Es probable que ahora las mujeres sean las depositarias de la natalidad, mucho más que de la
reproducción, en cuanto opuesta pero agente en el mismo espacio que la producción. Siempre
que se opongan a la obligación de elegir entre el hogar y la fábrica, entre la reproducción
biológica y la producción, o a tener que ocuparse de ambas cosas. Empujadas de un lado a
otro, las mujeres nunca podrán encontrar una vía de escape.
Datos nuevos para un viejo problema
Esta sociedad permite y requiere, a un plazo más o menos breve, una restructuración
del tiempo y de los valores capaz de eliminar la fractura, radicalizada en la era industrial,
entre producción y reproducción, lo privado y lo público, y, como correlato, entre hombres y
mujeres. La misma, por principio, tendría que favorecer el derrumbe de las barreras entre los
sexos y sus papeles. Hombres más disponibles, mujeres que puedan trabajar sin renunciar a
aquello que las hace vivir, hombres-mujeres, mujeres-hombres, a través de complejos
procesos de identificación que puedan liberar a ambos sexos de su destino histórico… ¿por
qué no?
Pero si nada se opone a esta transformación – a la que el cambio actual ofrece una
oportunidad-, no hay tampoco nada que la pueda garantizar. La oportunidad tiene todavía que
ser aprovechada.
Al observar los nuevos núcleos de poder se comprueba que los mismos permanecen
primordialmente en manos de los hombres, tanto en el terreno de la informática como en el
dominio de la manipulación de los seres vivos. La conquista de la igualdad salarial, o el
derecho al aborto (por lo demás, siempre en cuestión), resultan insuficientes ante el
desplazamiento de la apuesta en juego.
La « palabra de las mujeres » que accede a los periódicos, a las revistas, a las
publicaciones, o que se asienta sobre terrenos propios, se enfrenta al imperio de los bancos de
datos, que ofrecen de manera masiva una información que se ha elaborado sin las mujeres.

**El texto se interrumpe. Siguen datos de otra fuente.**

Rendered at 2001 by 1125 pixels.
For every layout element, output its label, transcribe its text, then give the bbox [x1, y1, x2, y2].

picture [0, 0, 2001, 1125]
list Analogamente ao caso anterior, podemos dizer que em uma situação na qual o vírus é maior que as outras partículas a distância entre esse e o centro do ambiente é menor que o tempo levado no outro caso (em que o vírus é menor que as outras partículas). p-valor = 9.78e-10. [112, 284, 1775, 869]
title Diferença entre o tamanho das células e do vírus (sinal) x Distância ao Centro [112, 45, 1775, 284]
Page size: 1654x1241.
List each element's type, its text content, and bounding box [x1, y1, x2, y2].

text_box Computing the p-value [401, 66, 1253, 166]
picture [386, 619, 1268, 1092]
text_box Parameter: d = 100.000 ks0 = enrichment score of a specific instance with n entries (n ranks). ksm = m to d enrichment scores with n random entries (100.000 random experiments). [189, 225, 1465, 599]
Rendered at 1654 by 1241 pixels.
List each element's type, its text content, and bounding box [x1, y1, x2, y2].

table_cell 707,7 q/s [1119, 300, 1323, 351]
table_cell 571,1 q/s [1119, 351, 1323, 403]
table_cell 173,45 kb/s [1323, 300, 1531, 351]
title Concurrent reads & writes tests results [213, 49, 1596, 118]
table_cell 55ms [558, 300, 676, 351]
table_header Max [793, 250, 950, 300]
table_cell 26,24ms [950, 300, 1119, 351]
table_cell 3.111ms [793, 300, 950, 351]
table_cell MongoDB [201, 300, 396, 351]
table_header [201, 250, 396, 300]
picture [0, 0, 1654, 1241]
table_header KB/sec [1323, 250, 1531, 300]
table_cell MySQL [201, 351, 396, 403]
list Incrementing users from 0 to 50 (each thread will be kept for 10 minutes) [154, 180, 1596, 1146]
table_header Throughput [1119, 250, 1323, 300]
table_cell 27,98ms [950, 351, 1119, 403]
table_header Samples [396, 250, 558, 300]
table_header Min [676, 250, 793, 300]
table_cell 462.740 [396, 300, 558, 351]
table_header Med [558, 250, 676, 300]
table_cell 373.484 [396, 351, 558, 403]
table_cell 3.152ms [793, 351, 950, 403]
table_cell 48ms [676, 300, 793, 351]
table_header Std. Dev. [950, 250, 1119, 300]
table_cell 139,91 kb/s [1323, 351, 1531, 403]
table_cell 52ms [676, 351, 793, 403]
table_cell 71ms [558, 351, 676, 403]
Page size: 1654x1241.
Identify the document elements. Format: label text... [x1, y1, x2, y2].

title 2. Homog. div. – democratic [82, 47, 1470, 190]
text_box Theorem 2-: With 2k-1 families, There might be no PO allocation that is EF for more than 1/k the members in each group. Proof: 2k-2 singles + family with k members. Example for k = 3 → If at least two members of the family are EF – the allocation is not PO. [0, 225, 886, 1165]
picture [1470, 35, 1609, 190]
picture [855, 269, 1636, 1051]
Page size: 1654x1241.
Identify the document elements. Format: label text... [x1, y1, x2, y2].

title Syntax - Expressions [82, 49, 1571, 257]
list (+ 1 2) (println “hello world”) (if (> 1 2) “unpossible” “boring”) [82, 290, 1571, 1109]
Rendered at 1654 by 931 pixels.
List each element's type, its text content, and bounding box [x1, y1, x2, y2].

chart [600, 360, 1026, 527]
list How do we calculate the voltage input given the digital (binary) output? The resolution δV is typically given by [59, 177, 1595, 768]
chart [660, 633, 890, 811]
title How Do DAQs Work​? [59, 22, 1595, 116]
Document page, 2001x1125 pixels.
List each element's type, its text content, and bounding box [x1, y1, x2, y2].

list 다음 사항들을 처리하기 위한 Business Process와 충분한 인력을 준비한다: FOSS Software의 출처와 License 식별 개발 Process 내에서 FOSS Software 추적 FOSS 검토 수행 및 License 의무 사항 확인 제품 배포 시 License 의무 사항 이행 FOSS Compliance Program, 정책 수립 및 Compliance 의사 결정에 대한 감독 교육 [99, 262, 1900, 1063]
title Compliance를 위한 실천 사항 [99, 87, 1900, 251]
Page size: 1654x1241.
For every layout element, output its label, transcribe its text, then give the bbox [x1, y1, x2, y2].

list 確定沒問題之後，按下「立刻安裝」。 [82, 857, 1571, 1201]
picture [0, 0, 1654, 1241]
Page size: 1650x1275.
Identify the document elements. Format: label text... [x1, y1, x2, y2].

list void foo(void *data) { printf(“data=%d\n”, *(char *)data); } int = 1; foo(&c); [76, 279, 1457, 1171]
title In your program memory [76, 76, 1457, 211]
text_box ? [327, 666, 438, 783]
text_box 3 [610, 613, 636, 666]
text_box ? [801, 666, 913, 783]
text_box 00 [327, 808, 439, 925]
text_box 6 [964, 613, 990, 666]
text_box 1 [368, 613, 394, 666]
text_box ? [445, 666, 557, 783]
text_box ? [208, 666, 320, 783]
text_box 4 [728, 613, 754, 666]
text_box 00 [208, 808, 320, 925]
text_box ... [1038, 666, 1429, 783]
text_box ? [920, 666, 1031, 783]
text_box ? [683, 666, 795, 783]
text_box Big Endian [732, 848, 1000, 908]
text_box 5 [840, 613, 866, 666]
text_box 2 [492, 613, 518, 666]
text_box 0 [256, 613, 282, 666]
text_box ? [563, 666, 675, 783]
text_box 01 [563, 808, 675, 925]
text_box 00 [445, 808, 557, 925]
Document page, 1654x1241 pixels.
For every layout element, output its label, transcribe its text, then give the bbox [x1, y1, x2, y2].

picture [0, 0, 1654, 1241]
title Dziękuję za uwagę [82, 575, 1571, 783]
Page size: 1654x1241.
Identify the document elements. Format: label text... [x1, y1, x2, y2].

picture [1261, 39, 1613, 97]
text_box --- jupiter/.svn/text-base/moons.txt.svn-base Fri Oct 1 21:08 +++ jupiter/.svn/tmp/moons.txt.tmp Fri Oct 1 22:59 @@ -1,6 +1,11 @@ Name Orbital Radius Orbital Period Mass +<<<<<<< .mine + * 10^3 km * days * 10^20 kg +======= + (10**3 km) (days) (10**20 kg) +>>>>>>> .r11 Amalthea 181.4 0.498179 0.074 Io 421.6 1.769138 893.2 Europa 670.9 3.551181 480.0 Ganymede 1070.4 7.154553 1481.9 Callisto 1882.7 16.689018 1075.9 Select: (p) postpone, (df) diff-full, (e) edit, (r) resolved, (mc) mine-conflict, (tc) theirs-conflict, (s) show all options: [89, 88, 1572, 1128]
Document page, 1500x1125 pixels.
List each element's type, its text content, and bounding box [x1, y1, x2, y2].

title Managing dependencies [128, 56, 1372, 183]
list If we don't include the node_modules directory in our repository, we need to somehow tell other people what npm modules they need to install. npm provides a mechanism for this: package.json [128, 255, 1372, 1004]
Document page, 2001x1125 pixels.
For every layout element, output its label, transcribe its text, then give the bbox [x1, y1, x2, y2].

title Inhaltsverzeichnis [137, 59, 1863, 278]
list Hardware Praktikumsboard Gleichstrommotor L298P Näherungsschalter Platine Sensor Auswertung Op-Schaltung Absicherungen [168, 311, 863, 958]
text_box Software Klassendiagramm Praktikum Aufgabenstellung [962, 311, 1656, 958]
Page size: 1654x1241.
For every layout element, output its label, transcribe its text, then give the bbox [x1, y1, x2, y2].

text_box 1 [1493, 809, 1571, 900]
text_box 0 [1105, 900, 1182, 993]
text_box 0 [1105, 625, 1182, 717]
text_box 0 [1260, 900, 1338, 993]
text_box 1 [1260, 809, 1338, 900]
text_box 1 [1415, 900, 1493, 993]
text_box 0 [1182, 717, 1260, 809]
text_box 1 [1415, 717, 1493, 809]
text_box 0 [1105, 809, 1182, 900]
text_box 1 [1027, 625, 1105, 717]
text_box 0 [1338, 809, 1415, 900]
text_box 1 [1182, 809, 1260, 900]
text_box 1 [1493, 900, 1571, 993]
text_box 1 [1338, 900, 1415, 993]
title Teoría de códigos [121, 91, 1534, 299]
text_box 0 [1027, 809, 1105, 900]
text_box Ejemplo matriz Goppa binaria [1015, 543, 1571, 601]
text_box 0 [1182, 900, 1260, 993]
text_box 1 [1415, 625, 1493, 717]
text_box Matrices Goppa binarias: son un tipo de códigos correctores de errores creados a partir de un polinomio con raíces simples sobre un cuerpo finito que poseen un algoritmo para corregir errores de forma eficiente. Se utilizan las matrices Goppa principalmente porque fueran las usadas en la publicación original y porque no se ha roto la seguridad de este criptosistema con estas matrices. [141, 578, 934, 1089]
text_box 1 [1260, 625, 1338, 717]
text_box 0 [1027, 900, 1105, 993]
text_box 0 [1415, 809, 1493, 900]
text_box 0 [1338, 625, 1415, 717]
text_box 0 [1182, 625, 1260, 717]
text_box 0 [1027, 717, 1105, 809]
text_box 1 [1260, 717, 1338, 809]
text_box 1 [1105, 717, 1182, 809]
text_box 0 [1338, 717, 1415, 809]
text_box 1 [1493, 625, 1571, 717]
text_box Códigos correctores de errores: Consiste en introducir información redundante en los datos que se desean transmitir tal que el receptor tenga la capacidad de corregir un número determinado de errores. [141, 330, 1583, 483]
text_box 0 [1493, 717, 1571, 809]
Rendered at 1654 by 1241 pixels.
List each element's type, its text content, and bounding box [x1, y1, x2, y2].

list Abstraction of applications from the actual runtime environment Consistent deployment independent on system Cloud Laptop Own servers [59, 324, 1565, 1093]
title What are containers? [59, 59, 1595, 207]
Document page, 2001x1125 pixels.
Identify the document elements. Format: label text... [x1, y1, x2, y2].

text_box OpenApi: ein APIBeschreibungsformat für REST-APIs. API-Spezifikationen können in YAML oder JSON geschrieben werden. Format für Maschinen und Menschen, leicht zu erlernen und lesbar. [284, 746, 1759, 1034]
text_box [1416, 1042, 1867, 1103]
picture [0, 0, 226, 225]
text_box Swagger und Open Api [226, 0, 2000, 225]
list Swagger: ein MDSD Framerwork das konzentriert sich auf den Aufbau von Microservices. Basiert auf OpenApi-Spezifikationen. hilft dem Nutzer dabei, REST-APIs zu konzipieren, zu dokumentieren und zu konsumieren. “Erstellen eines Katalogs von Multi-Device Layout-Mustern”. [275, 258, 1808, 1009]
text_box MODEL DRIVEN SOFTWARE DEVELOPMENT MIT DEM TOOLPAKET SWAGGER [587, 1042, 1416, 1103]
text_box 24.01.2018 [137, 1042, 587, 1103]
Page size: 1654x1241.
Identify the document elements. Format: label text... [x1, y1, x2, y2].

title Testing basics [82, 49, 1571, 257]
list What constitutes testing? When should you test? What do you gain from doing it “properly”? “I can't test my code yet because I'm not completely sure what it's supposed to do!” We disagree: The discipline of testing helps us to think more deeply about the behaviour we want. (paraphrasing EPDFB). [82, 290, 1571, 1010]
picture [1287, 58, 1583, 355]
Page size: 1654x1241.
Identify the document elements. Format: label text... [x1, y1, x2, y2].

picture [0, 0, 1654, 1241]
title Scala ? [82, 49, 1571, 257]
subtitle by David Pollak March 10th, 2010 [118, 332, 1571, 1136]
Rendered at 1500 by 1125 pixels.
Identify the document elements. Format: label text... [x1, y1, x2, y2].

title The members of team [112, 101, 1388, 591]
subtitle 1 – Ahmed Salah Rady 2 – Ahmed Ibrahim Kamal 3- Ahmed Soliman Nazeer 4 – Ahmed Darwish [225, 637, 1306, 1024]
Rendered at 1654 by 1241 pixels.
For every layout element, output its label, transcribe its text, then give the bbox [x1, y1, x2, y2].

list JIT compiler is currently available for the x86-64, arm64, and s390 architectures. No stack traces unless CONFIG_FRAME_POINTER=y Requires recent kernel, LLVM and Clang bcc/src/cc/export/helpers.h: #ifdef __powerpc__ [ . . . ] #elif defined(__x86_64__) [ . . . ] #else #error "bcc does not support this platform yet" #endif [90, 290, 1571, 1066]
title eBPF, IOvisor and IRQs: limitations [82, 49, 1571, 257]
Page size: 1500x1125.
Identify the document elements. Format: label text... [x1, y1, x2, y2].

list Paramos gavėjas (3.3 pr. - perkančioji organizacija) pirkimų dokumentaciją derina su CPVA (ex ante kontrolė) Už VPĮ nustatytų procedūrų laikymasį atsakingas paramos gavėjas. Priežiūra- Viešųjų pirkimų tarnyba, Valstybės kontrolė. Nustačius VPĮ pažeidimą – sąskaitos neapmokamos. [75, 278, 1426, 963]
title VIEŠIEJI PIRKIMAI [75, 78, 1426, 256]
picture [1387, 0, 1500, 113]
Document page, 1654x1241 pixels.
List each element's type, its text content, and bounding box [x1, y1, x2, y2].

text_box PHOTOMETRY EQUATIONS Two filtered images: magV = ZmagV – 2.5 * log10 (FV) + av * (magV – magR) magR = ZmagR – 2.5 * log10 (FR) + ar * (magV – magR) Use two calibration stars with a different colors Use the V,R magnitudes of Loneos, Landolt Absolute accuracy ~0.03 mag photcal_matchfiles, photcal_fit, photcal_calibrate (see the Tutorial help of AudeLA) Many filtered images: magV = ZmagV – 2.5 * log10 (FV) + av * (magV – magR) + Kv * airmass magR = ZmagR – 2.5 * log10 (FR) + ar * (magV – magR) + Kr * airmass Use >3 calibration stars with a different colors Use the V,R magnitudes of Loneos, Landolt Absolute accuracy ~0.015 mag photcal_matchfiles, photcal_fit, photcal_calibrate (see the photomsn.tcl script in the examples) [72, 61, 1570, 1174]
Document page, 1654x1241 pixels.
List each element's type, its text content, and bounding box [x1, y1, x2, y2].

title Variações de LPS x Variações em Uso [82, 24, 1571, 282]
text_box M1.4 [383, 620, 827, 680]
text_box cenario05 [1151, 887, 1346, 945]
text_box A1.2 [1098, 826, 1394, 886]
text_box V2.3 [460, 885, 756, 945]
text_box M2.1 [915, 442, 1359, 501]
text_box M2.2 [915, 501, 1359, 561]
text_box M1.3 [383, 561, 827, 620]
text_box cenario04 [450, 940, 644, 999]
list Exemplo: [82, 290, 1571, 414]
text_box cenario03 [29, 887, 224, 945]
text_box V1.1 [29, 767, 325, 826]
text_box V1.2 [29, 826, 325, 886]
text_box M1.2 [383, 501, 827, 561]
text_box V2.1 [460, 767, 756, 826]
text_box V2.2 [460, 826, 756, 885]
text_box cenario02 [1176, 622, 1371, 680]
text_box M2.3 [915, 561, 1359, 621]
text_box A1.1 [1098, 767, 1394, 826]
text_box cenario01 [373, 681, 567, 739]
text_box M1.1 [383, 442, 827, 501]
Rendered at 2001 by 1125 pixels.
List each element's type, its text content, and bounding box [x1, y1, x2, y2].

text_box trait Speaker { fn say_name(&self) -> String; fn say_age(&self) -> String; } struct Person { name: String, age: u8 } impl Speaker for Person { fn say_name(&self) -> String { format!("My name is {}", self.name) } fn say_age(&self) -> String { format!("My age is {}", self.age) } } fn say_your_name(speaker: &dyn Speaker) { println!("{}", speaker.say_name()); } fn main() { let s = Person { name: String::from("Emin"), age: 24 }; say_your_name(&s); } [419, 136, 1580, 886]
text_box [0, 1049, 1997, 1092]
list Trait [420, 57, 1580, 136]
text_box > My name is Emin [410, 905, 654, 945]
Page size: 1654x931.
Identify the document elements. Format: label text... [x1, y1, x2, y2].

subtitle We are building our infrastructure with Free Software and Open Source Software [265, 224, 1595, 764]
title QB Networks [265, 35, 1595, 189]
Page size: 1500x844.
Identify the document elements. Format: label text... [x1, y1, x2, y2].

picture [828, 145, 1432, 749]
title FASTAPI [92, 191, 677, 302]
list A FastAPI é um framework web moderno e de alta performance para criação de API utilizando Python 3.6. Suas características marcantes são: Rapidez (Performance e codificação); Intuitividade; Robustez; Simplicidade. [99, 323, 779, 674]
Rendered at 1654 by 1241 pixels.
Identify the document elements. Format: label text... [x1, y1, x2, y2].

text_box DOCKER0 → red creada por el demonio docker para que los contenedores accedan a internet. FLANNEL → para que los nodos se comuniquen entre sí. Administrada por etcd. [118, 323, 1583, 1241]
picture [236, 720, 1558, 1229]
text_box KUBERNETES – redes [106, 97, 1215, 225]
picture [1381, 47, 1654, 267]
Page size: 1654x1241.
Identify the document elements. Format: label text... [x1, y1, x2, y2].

Hasta este momento, no obstante cierta evolución de la relación entre los sexos bajo el
impulso de la historia y del feminismo, todavía no se ha producido lo que marcaría de verdad
el surgimiento de un nuevo mundo: el reconocimiento de que existe algo más, de que existe
una Otra. Con frecuencia sorprende constatar que los hombres más sensibles a la importancia
del feminismo hallan el modo de hacer caso omiso de quienes detentan la titularidad, de las
que son el quien de lo femenino, para no tener en cuenta sino el qué.
Cualquier cosa que haga, la mujer debe hacerla el doble de bien que el hombre para que
se la considere igual de bien hecha; por suerte, no es difícil.
(Charlotte Whitton, escritora)
Versión abreviada del ensayo « Temps natale » publicado originariamente en Les Cahiers du
Grif en 1985.
(1) Hannah Arendt, The Human Condition, Londres, Chicago, The University of Chicago
Press, 1985. Las citas están tomadas de la edición española, La condición humana,
Barcelona, Seix Barral, 1974, traducción de Ramón Gil Novales, p. 262.